Your copy of the listing should be exact and should contain no pictures.
=====
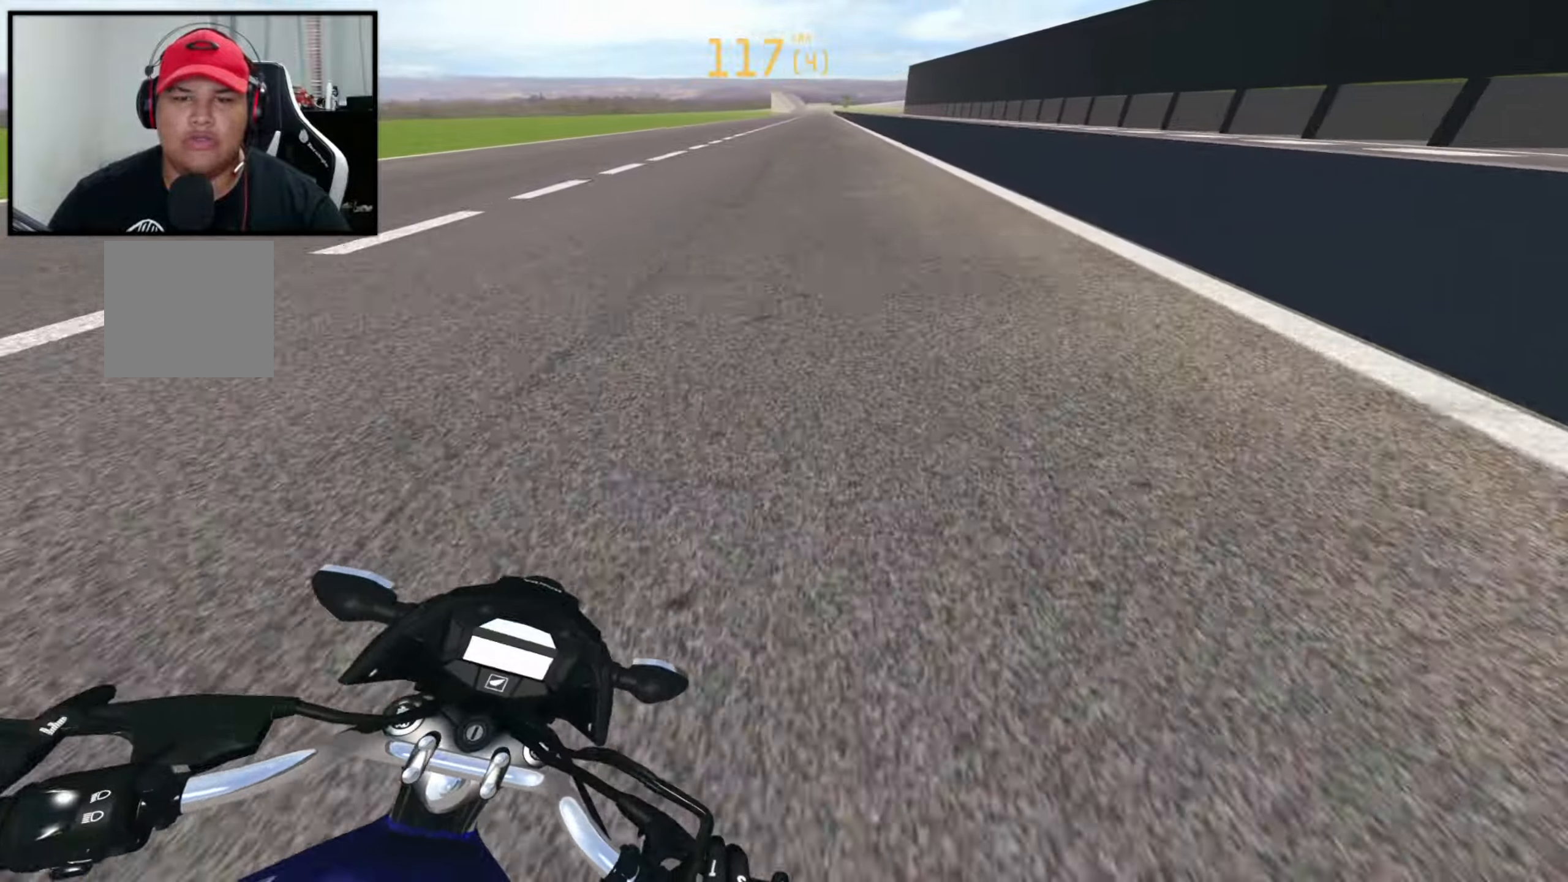
{"buttons": [], "left_stick": "center", "right_stick": "up-left", "events": [[300, "R2", "up"], [300, "right_stick", "up-left"], [484, "left_stick", "center"]]}
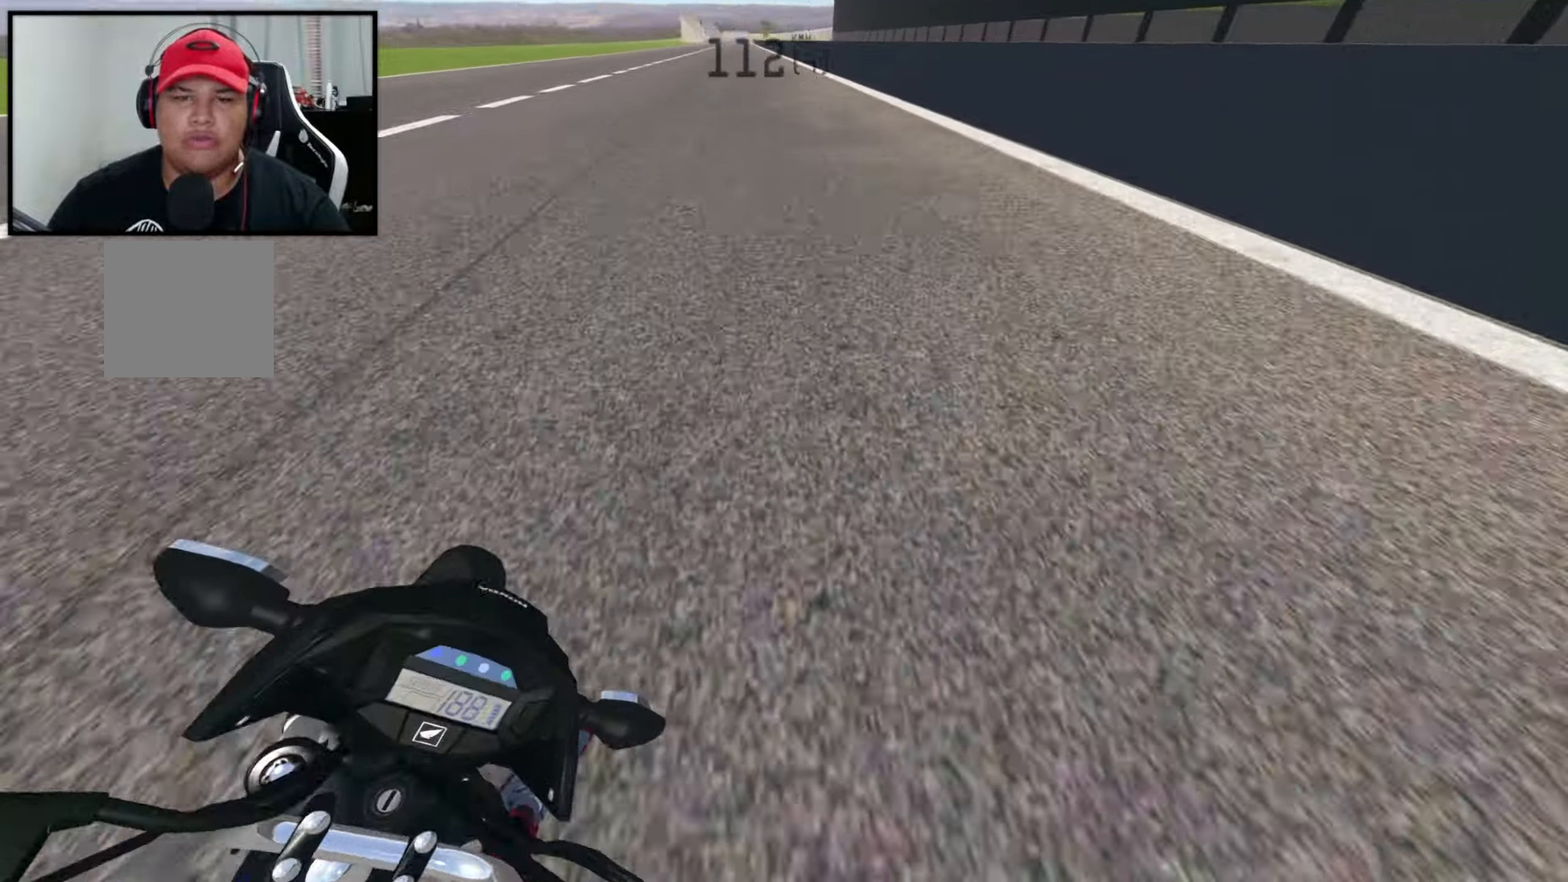
{"buttons": [], "left_stick": "left", "right_stick": "up-left", "events": [[300, "left_stick", "left"]]}
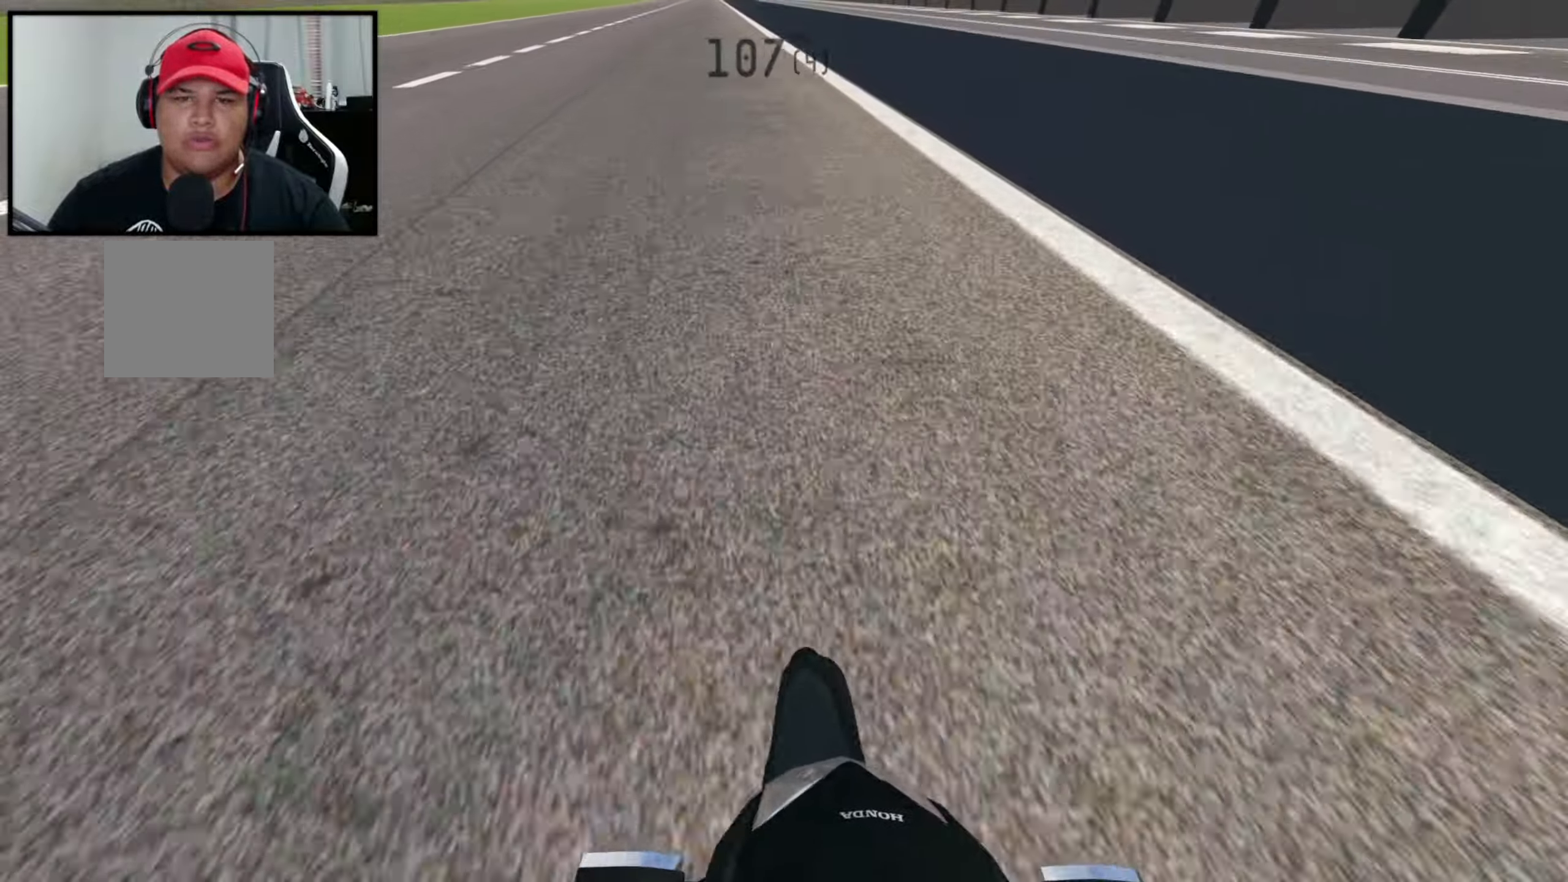
{"buttons": ["X", "R2"], "left_stick": "right", "right_stick": "center", "events": [[350, "R2", "down"], [367, "right_stick", "center"], [417, "X", "down"], [484, "left_stick", "right"]]}
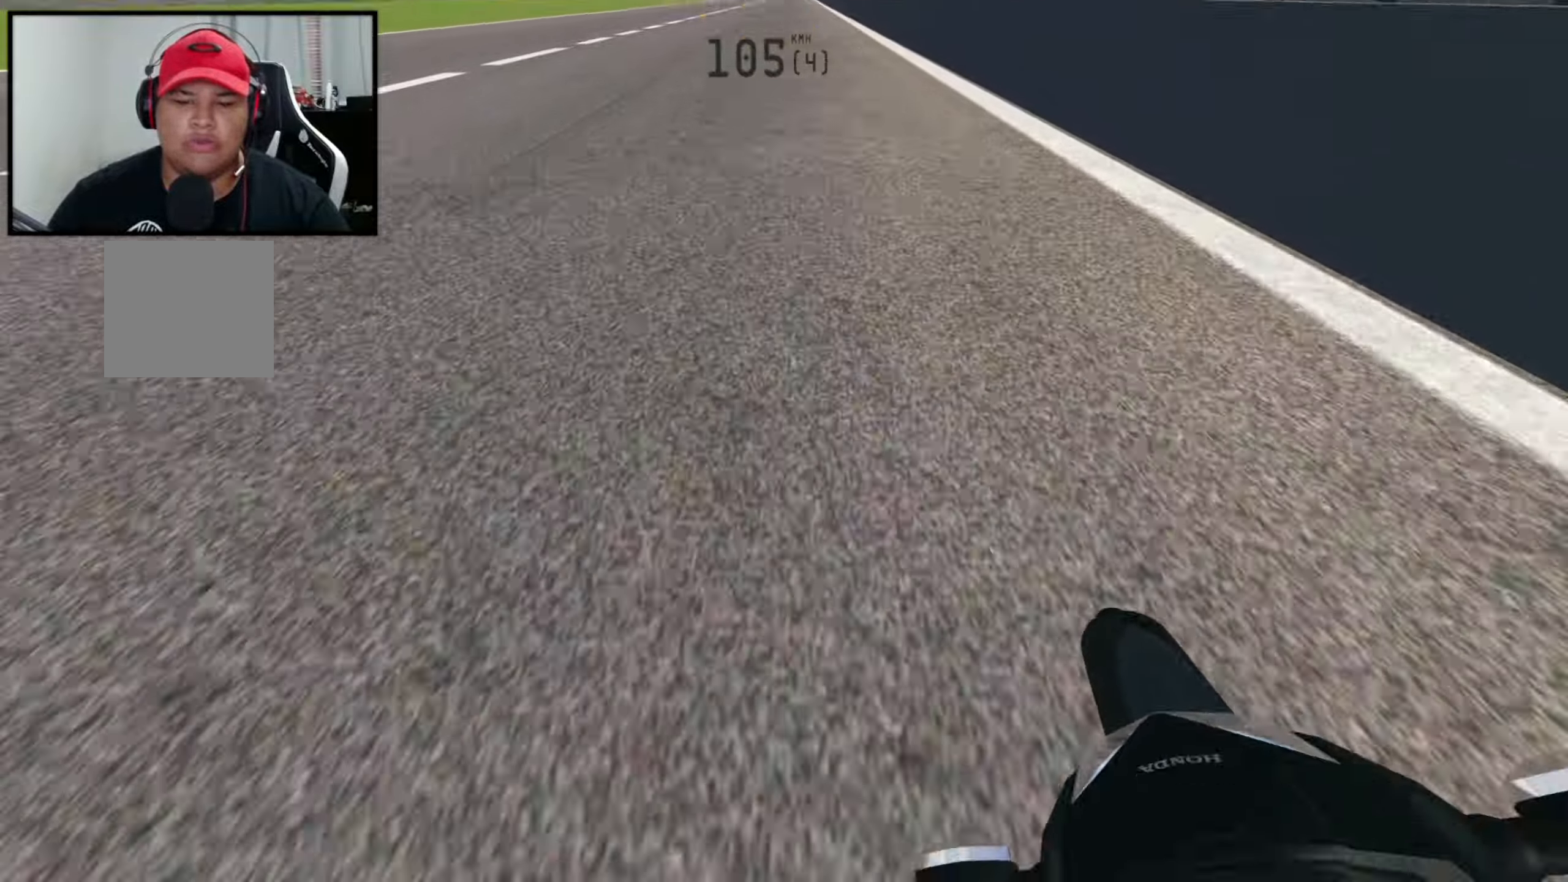
{"buttons": ["R2"], "left_stick": "center", "right_stick": "center", "events": [[67, "right_stick", "down"], [84, "X", "up"], [367, "right_stick", "center"], [400, "left_stick", "center"]]}
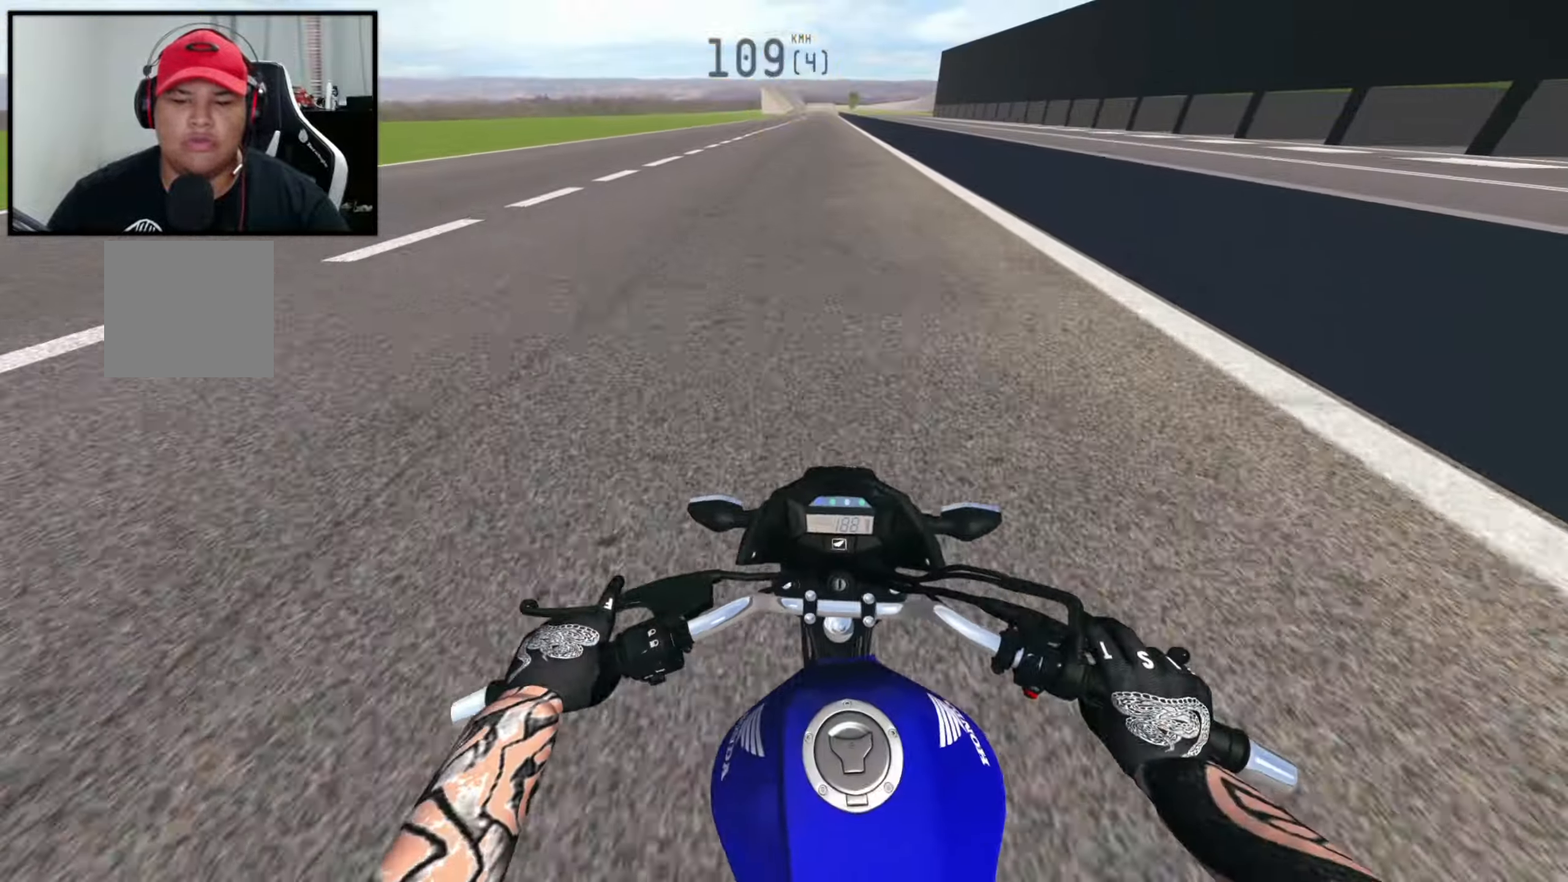
{"buttons": ["R2"], "left_stick": "center", "right_stick": "center", "events": []}
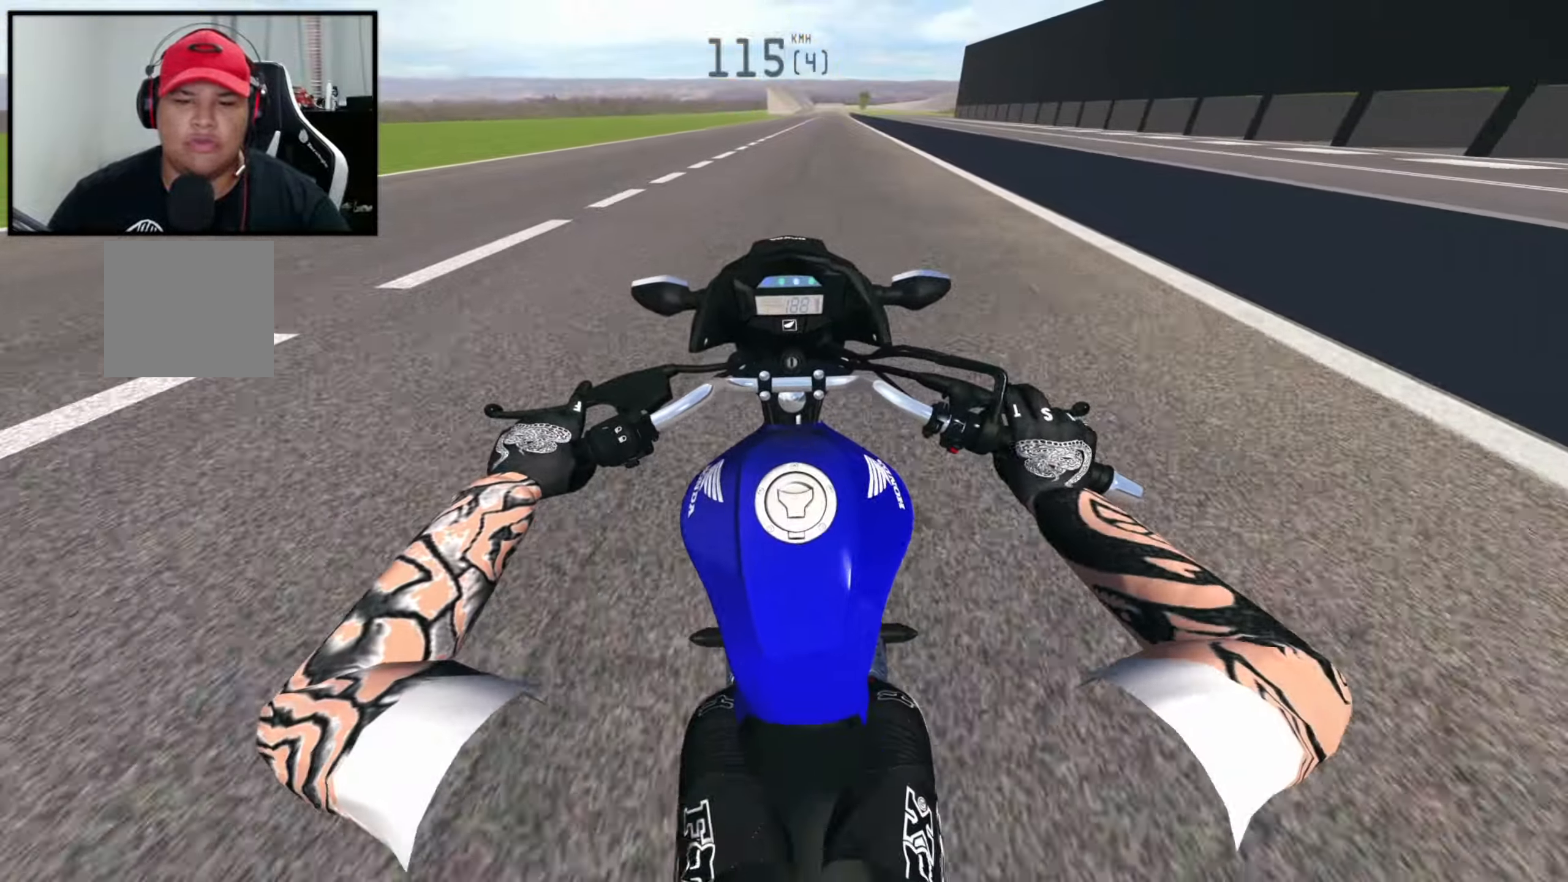
{"buttons": ["R2"], "left_stick": "center", "right_stick": "center", "events": [[17, "R2", "up"], [200, "R2", "down"], [267, "R2", "up"], [417, "R2", "down"]]}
=====
Answer section:
{"buttons": [], "left_stick": "center", "right_stick": "up-left", "events": [[300, "R2", "up"], [300, "right_stick", "up-left"], [484, "left_stick", "center"]]}
{"buttons": [], "left_stick": "left", "right_stick": "up-left", "events": [[300, "left_stick", "left"]]}
{"buttons": ["X", "R2"], "left_stick": "right", "right_stick": "center", "events": [[350, "R2", "down"], [367, "right_stick", "center"], [417, "X", "down"], [484, "left_stick", "right"]]}
{"buttons": ["R2"], "left_stick": "center", "right_stick": "center", "events": [[67, "right_stick", "down"], [84, "X", "up"], [367, "right_stick", "center"], [400, "left_stick", "center"]]}
{"buttons": ["R2"], "left_stick": "center", "right_stick": "center", "events": []}
{"buttons": ["R2"], "left_stick": "center", "right_stick": "center", "events": [[17, "R2", "up"], [200, "R2", "down"], [267, "R2", "up"], [417, "R2", "down"]]}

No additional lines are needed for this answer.